La chute des anges

Je me tenais debout sur une planche de bois pas mal épaisse au-dessus d’un escalier. Tout d’un coup, je sais pas où j’avais la tête, j’ai perdu pied puis là, en l’espace d’une seconde, j’ai vu passer dans ma tête tout ce que ça voulait dire si je me ramassais dans le trou en-dessous. Tu sais, quand tu as une famille à faire vivre. C’est pas juste ça, le pire c’est que je m’en voulais de pas avoir fait plus attention. Je me souviens même pas si j’ai pensé au mal que je pouvais me faire. J’étais vraiment haut. En tombant, j’ai avisé une moitié de mur entre moi puis l’endroit où j’allais m’écraser. J’ai pas pensé plus que ça. Je me suis dit, Faut que je me poigne là-dessus. J’avais aucune idée si c’était assez solide pour me sup­porter. Je savais même pas si les planches étaient attachées. Par miracle – moi je me dis, Ça doit être que mon heure était pas arrivée – les planches étaient attachées. Je me suis retrouvé suspendu par les mains, les jambes dans le vide. Je te dis que j’avais l’air fou. J’aurais pas voulu que quelqu’un me voie comme ça.

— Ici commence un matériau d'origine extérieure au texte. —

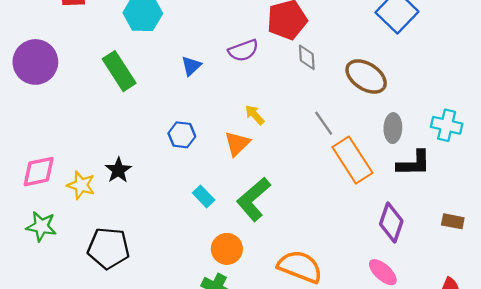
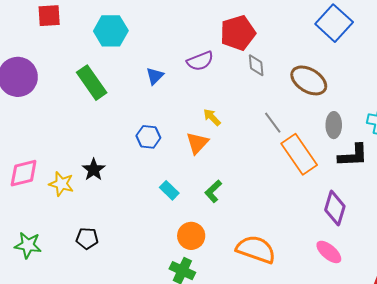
green L-shape: (254, 199) -> (213, 191), size x0.6
green star: (41, 226) -> (28, 245), moved
black pentagon: (108, 248) -> (87, 238), size x0.6

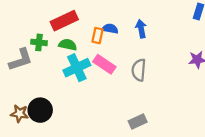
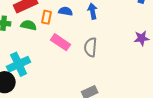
orange rectangle: (97, 36) -> (47, 17), moved
cyan cross: (77, 68) -> (19, 64), moved

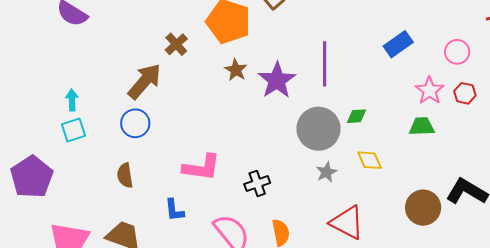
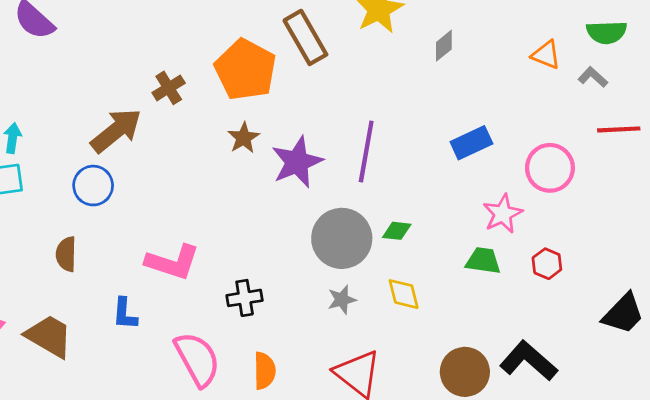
pink circle: (457, 52) -> (550, 168), size x1.4
red hexagon: (465, 93) -> (547, 264), moved

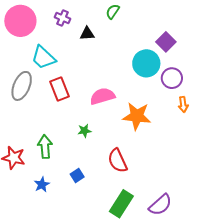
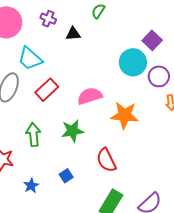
red rectangle: (60, 89) -> (47, 90), turned 70
green star: (84, 131) -> (72, 131), size x1.6
green arrow: (45, 147) -> (33, 135), moved

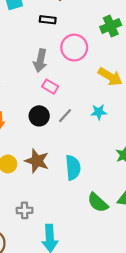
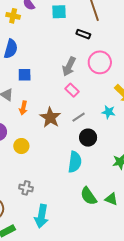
cyan star: (99, 112) -> (108, 112), moved
black circle: (39, 116) -> (88, 138), moved
brown star: (37, 161) -> (50, 117), moved

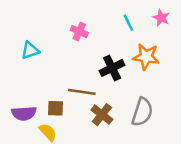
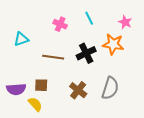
pink star: (161, 18) -> (125, 22), moved
cyan line: (128, 23) -> (89, 18), moved
brown line: (82, 92) -> (53, 57), moved

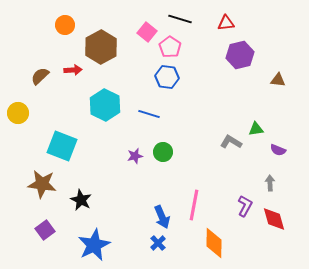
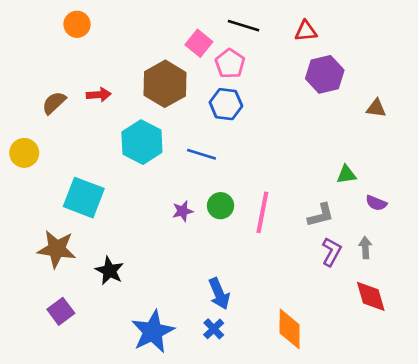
orange circle: (65, 25) -> (77, 24), moved
brown hexagon: (101, 47) -> (165, 84), moved
gray L-shape: (231, 142) -> (321, 215), moved, turned 135
pink line: (194, 205) -> (262, 212), moved
purple L-shape: (245, 206) -> (332, 252), moved
blue star: (94, 245) -> (153, 332), moved

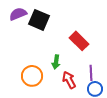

Là, je me suis monté à la force des poignets puis j’ai fini par me retrouver sur la plate-forme. Ça m’a pris un bout de temps pour revenir à moi. Je me suis allumé une cigarette. J’ai regardé le vide où j’aurais pu m’écraser. J’ai repensé à ma famille puis j’ai eu comme idée que quelqu’un m’avait protégé. Je te dis que tu te sens pas gros après une affaire de même. J’aurais pu me tuer. Faut croire que c’était pas mon heure. Là, je peux en parler, puis je peux même en rire, mais quand ça t’arrive, tu trouves pas ça drôle. Non. Vraiment pas drôle.